Ralf, thanks for clarifying the HTTP semantics for the fragments.
That semantics makes sense I think, as the whole document needs to be
retrieved anyway.
Cheers, Andre.
On Wed, Apr 6, 2011 at 8:54 AM, Ralf Nyren
On Wed, 6 Apr 2011 07:46:36 +0200, Andre Merzky
wrote: One could also link the normative documents for the extension at http://schemas.ogf.org/occi/infrastructure#specification; one could verify the #target elements; etc. However, that is as of yet unspecified AFAICS, and is likely a rather naive proposal, given my somewhat limited knowledge of HTTP itself.
There is a little problem with the fragment part of the URI, i.e. the #xxxx. According to the RFCs it is not part of the URL sent to the HTTP server. It is something that the client has to handle by itself.

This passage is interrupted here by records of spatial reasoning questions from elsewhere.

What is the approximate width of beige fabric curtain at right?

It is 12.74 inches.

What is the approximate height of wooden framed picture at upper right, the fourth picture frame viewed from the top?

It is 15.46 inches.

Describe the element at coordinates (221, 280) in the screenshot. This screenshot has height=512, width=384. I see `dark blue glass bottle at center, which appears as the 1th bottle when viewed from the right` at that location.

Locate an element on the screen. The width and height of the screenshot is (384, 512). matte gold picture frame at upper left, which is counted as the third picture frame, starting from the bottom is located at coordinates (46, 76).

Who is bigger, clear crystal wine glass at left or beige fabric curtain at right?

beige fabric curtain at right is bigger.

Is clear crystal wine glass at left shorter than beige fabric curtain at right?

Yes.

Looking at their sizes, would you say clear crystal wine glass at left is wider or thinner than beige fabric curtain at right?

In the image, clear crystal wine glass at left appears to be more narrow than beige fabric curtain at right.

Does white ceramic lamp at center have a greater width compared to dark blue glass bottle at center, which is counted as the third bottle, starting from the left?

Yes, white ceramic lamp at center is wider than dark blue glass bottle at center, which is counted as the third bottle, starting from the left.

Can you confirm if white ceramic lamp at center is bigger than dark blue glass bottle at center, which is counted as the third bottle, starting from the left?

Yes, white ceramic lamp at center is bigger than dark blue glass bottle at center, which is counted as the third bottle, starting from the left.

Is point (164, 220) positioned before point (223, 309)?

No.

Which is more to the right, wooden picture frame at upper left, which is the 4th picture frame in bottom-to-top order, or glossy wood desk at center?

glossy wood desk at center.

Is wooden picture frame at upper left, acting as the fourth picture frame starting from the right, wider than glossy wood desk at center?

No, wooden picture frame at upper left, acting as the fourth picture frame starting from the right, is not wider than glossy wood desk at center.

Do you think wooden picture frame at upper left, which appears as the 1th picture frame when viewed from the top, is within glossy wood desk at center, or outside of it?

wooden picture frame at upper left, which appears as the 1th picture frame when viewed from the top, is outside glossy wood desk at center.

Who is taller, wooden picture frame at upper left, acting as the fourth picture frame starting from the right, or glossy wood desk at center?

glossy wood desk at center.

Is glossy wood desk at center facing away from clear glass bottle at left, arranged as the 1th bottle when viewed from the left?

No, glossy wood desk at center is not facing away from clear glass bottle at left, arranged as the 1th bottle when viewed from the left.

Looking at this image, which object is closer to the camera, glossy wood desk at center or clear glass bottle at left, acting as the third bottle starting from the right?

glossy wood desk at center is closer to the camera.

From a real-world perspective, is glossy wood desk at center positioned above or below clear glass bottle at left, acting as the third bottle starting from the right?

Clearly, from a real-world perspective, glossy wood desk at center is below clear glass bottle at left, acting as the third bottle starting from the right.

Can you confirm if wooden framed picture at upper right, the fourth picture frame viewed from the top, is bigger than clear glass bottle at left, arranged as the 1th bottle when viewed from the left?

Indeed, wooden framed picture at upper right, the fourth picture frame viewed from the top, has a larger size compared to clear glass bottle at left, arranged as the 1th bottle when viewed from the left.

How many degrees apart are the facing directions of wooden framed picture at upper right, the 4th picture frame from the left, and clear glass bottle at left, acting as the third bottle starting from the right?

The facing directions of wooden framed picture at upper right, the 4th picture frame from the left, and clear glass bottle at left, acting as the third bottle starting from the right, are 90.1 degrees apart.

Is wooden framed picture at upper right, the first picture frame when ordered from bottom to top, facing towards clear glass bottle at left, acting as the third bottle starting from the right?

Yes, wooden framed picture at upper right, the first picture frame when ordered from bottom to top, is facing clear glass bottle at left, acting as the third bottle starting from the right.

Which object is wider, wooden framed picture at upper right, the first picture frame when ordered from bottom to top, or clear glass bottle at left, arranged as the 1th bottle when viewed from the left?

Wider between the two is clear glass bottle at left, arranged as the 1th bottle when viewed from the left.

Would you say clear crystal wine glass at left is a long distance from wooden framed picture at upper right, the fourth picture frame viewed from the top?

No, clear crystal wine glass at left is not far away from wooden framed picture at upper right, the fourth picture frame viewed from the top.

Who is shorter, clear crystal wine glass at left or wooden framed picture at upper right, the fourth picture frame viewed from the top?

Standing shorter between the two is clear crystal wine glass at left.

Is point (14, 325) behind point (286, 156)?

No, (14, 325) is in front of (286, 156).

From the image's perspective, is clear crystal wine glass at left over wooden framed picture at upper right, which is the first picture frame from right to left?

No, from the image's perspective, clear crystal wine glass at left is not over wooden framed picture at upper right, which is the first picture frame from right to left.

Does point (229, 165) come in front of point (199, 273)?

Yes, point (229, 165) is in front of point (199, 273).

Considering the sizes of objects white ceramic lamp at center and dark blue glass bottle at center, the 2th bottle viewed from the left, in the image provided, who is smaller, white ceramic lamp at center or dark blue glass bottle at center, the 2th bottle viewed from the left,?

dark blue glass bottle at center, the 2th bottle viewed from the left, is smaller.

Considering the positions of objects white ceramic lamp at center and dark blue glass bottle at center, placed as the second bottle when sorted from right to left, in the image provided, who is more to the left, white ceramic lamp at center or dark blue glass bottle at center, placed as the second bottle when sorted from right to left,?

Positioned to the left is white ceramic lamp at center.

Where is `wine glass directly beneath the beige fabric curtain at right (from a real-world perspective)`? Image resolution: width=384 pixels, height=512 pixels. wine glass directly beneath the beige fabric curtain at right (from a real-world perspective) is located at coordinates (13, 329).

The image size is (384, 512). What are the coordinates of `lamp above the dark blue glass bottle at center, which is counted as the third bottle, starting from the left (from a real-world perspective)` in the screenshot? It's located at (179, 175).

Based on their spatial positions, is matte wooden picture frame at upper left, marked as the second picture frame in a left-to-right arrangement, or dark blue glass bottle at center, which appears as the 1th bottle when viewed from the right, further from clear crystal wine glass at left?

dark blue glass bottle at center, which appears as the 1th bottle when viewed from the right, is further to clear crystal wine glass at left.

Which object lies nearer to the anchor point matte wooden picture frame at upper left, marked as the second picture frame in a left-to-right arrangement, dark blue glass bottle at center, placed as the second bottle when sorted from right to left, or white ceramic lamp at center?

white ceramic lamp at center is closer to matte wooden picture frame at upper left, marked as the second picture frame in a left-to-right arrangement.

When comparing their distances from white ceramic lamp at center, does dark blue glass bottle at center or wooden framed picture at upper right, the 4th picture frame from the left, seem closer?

For example: - Clicking on the http://schemas.ogf.org/occi/infrastructure#compute URL in your favorite browser will yield an HTTP request as follows: GET /occi/infrastructure HTTP/1.1
- In other words the _whole_ infrastructure "document" will be retrieved. The client (in this case your browser) will attempt to translate the #compute part into something useful with regard to the content-type of the document received. In case of text/html it is to jump to the fragment marker in the document. - How to handle the URL fragments in a future OCCI schema definition must be defined together with the format. However it is still the client which has to do the processing.